ECLI:NL:RVS:2025:4081
Raad van State
- Voorlopige voorziening
- Rechtspraak.nl
Voorlopige voorziening in asielzaak met betrekking tot verblijfsvergunning
Op 26 augustus 2025 heeft de voorzieningenrechter van de Afdeling bestuursrechtspraak van de Raad van State uitspraak gedaan in een zaak betreffende een verzoek om voorlopige voorziening. De zaak betreft een verzoeker die een verblijfsvergunning asiel voor bepaalde tijd had aangevraagd, maar wiens aanvraag op 18 juni 2024 door de staatssecretaris van Justitie en Veiligheid niet-ontvankelijk was verklaard. Hiertegen heeft de verzoeker beroep ingesteld bij de rechtbank Den Haag, die op 24 juli 2025 het beroep ongegrond verklaarde. De verzoeker heeft vervolgens hoger beroep ingesteld en verzocht om een voorlopige voorziening, zodat hij niet zou worden uitgezet voordat er op het hoger beroep was beslist.

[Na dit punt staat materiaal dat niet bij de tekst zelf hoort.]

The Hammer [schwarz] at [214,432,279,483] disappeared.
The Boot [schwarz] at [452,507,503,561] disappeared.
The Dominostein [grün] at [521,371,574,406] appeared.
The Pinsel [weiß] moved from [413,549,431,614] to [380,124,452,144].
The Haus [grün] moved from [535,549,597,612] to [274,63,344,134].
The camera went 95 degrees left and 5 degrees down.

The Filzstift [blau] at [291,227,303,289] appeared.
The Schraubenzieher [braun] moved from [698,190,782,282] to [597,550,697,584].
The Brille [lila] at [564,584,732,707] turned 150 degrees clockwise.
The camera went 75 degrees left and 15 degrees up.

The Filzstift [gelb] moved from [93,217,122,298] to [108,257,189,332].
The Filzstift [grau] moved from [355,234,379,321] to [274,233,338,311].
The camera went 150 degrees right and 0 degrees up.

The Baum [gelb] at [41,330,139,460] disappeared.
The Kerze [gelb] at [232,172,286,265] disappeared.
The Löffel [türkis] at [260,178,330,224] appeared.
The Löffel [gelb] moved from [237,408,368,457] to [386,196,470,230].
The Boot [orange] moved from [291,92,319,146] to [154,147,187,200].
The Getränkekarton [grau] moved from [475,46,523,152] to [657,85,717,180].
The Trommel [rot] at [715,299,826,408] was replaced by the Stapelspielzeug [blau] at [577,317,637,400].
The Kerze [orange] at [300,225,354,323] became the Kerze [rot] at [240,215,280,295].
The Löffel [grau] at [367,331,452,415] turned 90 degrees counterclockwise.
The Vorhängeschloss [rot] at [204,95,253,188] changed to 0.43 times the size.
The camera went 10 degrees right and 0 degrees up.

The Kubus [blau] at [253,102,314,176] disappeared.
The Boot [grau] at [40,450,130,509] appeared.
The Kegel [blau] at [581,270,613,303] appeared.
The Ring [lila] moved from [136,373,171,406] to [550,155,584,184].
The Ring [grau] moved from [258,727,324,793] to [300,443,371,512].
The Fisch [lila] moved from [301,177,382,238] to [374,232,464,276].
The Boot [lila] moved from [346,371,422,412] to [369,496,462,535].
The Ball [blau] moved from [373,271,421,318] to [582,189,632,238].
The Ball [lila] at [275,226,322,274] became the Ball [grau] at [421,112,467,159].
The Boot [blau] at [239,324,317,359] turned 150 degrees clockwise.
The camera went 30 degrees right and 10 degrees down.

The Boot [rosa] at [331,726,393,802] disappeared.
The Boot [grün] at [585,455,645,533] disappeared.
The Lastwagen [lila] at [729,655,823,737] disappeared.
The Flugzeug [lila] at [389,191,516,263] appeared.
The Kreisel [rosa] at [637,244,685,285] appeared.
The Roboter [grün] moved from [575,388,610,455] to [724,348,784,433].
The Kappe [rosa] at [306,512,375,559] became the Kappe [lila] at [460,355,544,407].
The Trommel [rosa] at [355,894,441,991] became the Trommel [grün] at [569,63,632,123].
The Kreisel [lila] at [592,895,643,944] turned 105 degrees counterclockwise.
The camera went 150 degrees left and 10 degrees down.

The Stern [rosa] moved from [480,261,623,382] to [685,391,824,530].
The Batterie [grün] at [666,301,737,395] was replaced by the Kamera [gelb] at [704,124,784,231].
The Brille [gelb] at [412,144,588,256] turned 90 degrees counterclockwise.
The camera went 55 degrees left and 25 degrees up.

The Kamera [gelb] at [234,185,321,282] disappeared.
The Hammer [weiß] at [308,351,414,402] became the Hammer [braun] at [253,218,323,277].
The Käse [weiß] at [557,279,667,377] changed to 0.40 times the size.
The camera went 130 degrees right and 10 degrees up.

De voorzieningenrechter heeft de verzoeker in zijn verzoek ontvangen en heeft besloten dat hij niet mag worden uitgezet totdat er een beslissing is genomen op het hoger beroep. Daarnaast is de minister van Asiel en Migratie veroordeeld tot vergoeding van de proceskosten van de verzoeker, die in dit geval € 907,00 bedragen, geheel toe te rekenen aan door een derde beroepsmatig verleende rechtsbijstand. De uitspraak is gedaan door mr. M.C. Stoové, in tegenwoordigheid van mr. M.A. Huizer, griffier, en is openbaar uitgesproken op 26 augustus 2025.